The Rotator Cuff consists of a group of muscles namely, Supraspinatus, Infraspinatus, Sub-scapularis, and the Teres minor. These muscles form a cuff around the head of the humerus articulating it to the scapula. The cuff is, therefore, responsible for the rotation of the shoulder joint. A rotator cuff injury may occur to any of the four muscles comprising the cuff. It is, however, rare for all the muscles to be injured simultaneously. The supraspinatus tendon is the most vulnerable to injury. This is due to repeated compression against the underside of the acrimony process. The compression facilitates tissue degeneration of the tendon eventually resulting to tearing of the muscle fibers (Lowe, 2009).
Injury to the rotator cuff occurs under strenuous activities, which involve repeated rotation of the arm, above the head. It is, therefore, more likely to occur in sports such as tennis which involve repetitive arm swinging in the above position (Lowe, 2009).
The main cause of the injury is the fact that the muscles, especially the supraspinatus pass underneath a bone, the acromion process, which has a narrow separation. During the rotation of the arm in overhead positions, the tendon becomes continually compressed against the acromion process resulting to tissue degeneration and eventually fiber tearing occurs (Lowe, 2009).
Pain when lifting the arm in level with the shoulder or overhead, pain in the interior of the shoulder, and pain during the night are symptoms of injury to the rotator cuff. The injury may occur as a partial thickness tear where the tendon becomes minorly torn, or a full thickness tear which is the serious form of injury to the cuff. Intense pain during the night and pain in the deep interior of the shoulder occurs under severe injury (Bowers and Stark, 2010).

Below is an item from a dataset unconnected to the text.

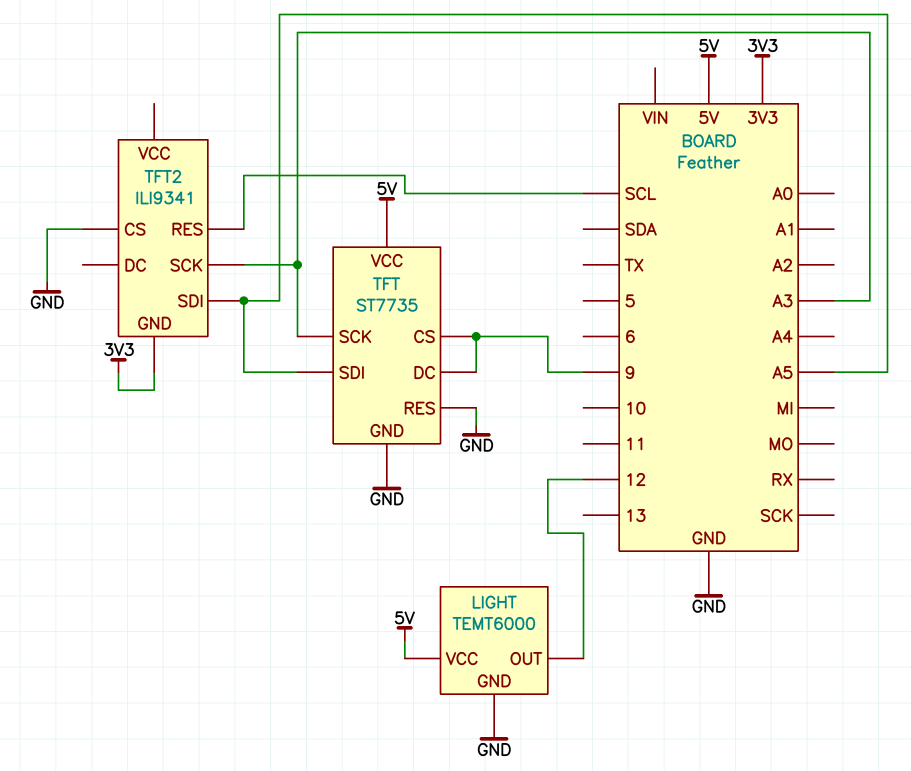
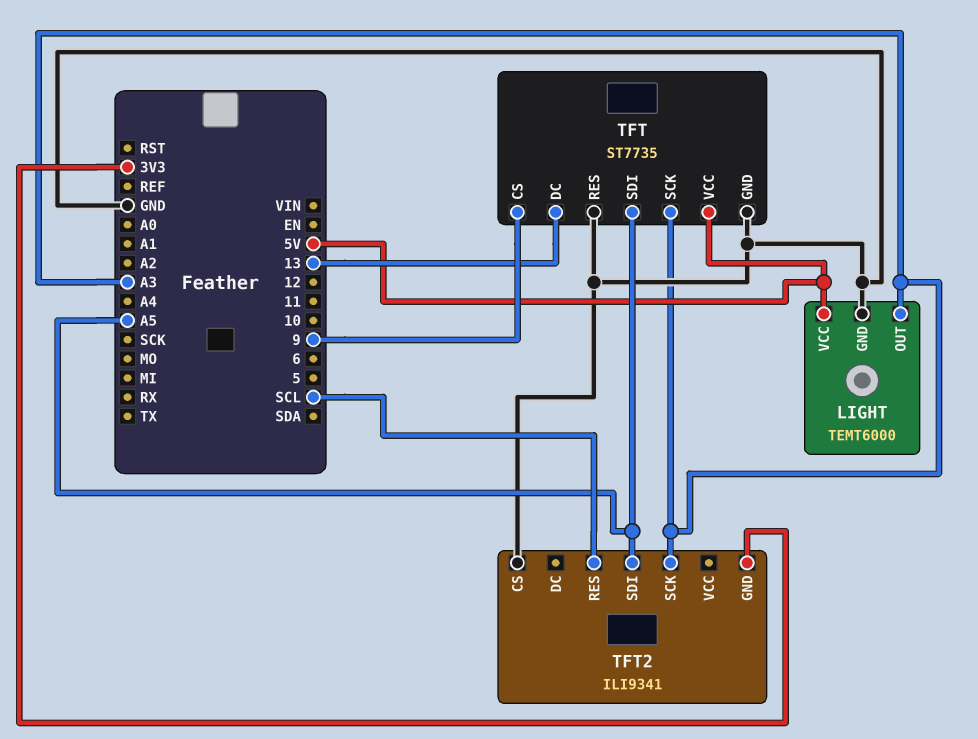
LIGHT pin OUT: 12 -> A3
TFT pin DC: 9 -> 13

First aid for the injury aims at reducing inflammation and managing the pain. Patients, therefore, apply ice packs every three to four hours for twenty minutes to reduce pain in the shoulder. Over-the-counter drugs, such as ibuprofen, help reduce swelling, and pain (Bowers and Stark, 2010).
Under partial injury, an athlete takes six weeks to recover and resume playing status. Severe injury takes months to heal. Under some circumstances, repairing a torn rotator cuff may require surgery (Bowers and Stark, 2010).
The most effective way of preventing injury to the rotator cuff is by strengthening the shoulder blade. An athlete becomes prone to shoulder injuries when the scapula fails to perform its function well. Strengthening the shoulder blade can be done through basic exercises such as wall push-ups, shoulder rolls and presses (Bowers and Stark, 2010).
Lowe, W. (2009). Orthopedic massage: Theory and technique. Edinburgh: Mosby.
Stark, C. D., & Bowers, E. S. (2010). Living with sports injuries. New York: Facts On File.